--- Given records ---

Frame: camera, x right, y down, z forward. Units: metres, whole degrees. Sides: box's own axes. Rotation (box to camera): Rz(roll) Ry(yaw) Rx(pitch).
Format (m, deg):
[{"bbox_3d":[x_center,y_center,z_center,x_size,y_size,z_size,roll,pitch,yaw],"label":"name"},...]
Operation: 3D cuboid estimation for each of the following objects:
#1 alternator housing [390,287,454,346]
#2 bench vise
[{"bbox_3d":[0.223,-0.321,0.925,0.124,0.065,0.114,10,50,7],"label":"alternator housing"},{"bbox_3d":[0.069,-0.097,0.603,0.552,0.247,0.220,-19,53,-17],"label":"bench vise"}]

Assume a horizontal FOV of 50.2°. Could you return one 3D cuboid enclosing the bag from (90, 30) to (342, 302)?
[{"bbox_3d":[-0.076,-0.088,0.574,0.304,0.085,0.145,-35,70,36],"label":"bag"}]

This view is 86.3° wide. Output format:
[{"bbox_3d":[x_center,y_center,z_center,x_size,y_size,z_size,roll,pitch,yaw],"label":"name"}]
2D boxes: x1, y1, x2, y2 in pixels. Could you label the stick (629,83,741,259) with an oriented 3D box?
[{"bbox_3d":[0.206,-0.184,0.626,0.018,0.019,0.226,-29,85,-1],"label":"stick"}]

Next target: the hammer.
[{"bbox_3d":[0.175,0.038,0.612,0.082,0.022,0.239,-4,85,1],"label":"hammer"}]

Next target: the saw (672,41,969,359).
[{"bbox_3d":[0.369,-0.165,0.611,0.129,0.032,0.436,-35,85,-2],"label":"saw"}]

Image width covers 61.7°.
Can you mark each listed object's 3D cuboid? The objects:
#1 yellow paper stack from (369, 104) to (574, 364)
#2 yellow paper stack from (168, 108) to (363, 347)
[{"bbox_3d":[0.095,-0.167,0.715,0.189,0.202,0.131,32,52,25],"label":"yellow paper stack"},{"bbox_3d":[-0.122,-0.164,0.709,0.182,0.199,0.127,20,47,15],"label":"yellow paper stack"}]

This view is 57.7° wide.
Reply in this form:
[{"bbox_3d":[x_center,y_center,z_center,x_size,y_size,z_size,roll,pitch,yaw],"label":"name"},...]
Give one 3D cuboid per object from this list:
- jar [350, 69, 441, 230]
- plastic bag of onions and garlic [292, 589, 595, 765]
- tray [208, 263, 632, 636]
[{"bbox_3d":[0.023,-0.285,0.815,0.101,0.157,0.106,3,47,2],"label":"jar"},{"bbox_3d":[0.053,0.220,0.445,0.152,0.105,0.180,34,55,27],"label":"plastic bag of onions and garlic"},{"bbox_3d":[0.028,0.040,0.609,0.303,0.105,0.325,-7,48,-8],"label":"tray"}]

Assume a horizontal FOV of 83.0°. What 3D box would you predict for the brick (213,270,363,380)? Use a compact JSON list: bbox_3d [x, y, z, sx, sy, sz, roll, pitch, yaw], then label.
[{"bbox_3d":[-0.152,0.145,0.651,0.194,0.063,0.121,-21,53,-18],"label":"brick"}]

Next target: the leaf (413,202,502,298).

---

*How to complete this task:* Going through the listing above, please work out how many lines contain the word "each", and give the number alone.

*Reply to the exercise:* 2